“Alright, time to read!”
“Nope. Time for soccer.”
(Ball flies across the room and hits drawings off wall)
Recently I had the opportunity to spend a couple hours with third graders for what was supposed to be drop everything and read time. For the first twenty minutes after picking out their favorite books, soccer seemed to dominate their attention. I had a realization after the third failed attempt to get them to focus –
they were b o r e d.
Last week I saw a former student and had this conversation. “Wow, I remember you sitting in the back row of the classroom. I used to feel so bad because for so long I thought you weren’t paying attention out of disrespect, but then after grading your tests I figured out it was just out of boredom.” We laughed and he told me about his plans to finish his senior year in college.

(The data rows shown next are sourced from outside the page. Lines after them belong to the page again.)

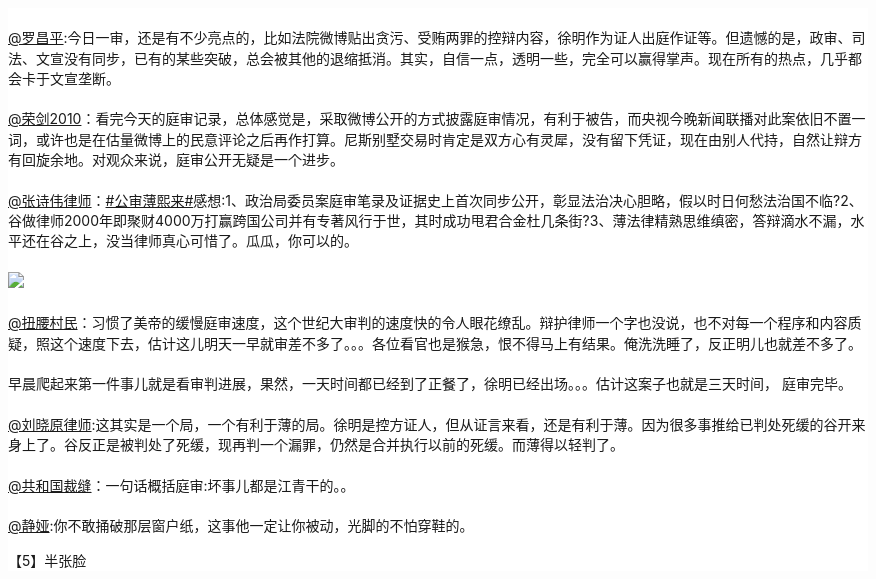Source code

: </div>
</div>
<div class="WB_info">&#160;</div>
<div class="WB_info">
<div node-type="feed_list_forwardContent">
<div class="WB_info">
<a class="WB_name S_func3" title="罗昌平" href="http://weibo.com/luochangping" node-type="feed_list_originNick" usercard="id=1646068663" nick-name="罗昌平">@罗昌平</a>:今日一审，还是有不少亮点的，比如法院微博贴出贪污、受贿两罪的控辩内容，徐明作为证人出庭作证等。但遗憾的是，政审、司法、文宣没有同步，已有的某些突破，总会被其他的退缩抵消。其实，自信一点，透明一些，完全可以赢得掌声。现在所有的热点，几乎都会卡于文宣垄断。 </div>
</div>
</div>
<div class="WB_info">&#160;</div>
<div class="WB_info">
<div node-type="feed_list_forwardContent">
<div class="WB_info">
<div class="WB_info">
<a class="WB_name S_func3" title="荣剑2010" href="http://weibo.com/u/3229979267" node-type="feed_list_originNick" usercard="id=3229979267" nick-name="荣剑2010">@荣剑2010</a>：看完今天的庭审记录，总体感觉是，采取微博公开的方式披露庭审情况，有利于被告，而央视今晚新闻联播对此案依旧不置一词，或许也是在估量微博上的民意评论之后再作打算。尼斯别墅交易时肯定是双方心有灵犀，没有留下凭证，现在由别人代持，自然让辩方有回旋余地。对观众来说，庭审公开无疑是一个进步。 </div>
</div>
<div class="WB_info">&#160;</div>
<div class="WB_info">
<a class="WB_name S_func3" title="张诗伟律师" href="http://weibo.com/civilaw" node-type="feed_list_originNick" usercard="id=2704453035" nick-name="张诗伟律师">@张诗伟律师</a>：<a class="a_topic" href="http://huati.weibo.com/k/%E5%85%AC%E5%AE%A1%E8%96%84%E7%86%99%E6%9D%A5?from=501" render="ext" extra-data="type=topic">#公审薄熙来#</a>感想:1、政治局委员案庭审笔录及证据史上首次同步公开，彰显法治决心胆略，假以时日何愁法治国不临?2、谷做律师2000年即聚财4000万打赢跨国公司并有专著风行于世，其时成功甩君合金杜几条街?3、薄法律精熟思维缜密，答辩滴水不漏，水平还在谷之上，没当律师真心可惜了。瓜瓜，你可以的。 </div>
<div class="WB_info">&#160;</div>
<div class="WB_info"><img style="BORDER-BOTTOM-COLOR: #000000; BORDER-TOP-COLOR: #000000; BORDER-RIGHT-COLOR: #000000; BORDER-LEFT-COLOR: #000000" border="0" src="http://ptimg.org:88/dapenti/D6Heqe0C/UGLVE.jpg"></div>
<div class="WB_info">&#160;</div>
<div class="WB_info">
<div class="WB_info">
<a class="WB_name S_func3" title="扭腰村民" href="http://weibo.com/u/2368711070" node-type="feed_list_originNick" usercard="id=2368711070" nick-name="扭腰村民">@扭腰村民</a>：习惯了美帝的缓慢庭审速度，这个世纪大审判的速度快的令人眼花缭乱。辩护律师一个字也没说，也不对每一个程序和内容质疑，照这个速度下去，估计这儿明天一早就审差不多了。。。各位看官也是猴急，恨不得马上有结果。俺洗洗睡了，反正明儿也就差不多了。</div>
<div class="WB_info">&#160;</div>
<div class="WB_info">早晨爬起来第一件事儿就是看审判进展，果然，一天时间都已经到了正餐了，徐明已经出场。。。估计这案子也就是三天时间， 庭审完毕。</div>
</div>
<div class="WB_info">&#160;</div>
<div class="WB_info">
<a href="http://weibo.com/n/%E5%88%98%E6%99%93%E5%8E%9F%E5%BE%8B%E5%B8%88" usercard="name=刘晓原律师" render="ext" extra-data="type=atname">@刘晓原律师</a>:这其实是一个局，一个有利于薄的局。徐明是控方证人，但从证言来看，还是有利于薄。因为很多事推给已判处死缓的谷开来身上了。谷反正是被判处了死缓，现再判一个漏罪，仍然是合并执行以前的死缓。而薄得以轻判了。 </div>
</div>
</div>
<div node-type="feed_list_forwardContent">
<div class="WB_info">&#160;</div>
<div class="WB_info">
<a class="WB_name S_func3" title="共和国裁缝" href="http://weibo.com/zhec" node-type="feed_list_originNick" usercard="id=1497505380" nick-name="共和国裁缝">@共和国裁缝</a>：一句话概括庭审:坏事儿都是江青干的。。 </div>
</div>
<div node-type="feed_list_forwardContent">
<div class="WB_info">&#160;</div>
<div class="WB_info">
<a class="WB_name S_func3" title="静娅" href="http://weibo.com/u/1646048923" node-type="feed_list_originNick" usercard="id=1646048923" nick-name="静娅">@静娅</a>:你不敢捅破那层窗户纸，这事他一定让你被动，光脚的不怕穿鞋的。 </div>
</div>
<p>【5】半张脸</p>
<div node-type="feed_list_forwardContent">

Leaving the store, all I could think about was how I wish I came to this realization earlier – how many students did I think were being rude, but at the core were just uninterested?
I briefly won the battle against soccer.
I started using voices, acting out the dropping of dishes, waving flags, and speaking slower when a pivotal moment in the story presented itself. Sure enough, almost thirty minutes later, I looked around to see sets of eyes focused with anticipation.
Soccer followed our reading time and I don’t think any major breakthroughs occurred, but we read. All it took was a shift, despite the perceived interest not being there, regardless of how powerful the soccer lobby was, bringing new energy and even being silly was what made it happen.
This isn’t just about the third graders or my former brilliant back row scholar, this is a reminder of the potential daily situations where my body language falsely communicates passivity.
Proceed with passion, that’s what I learned in class.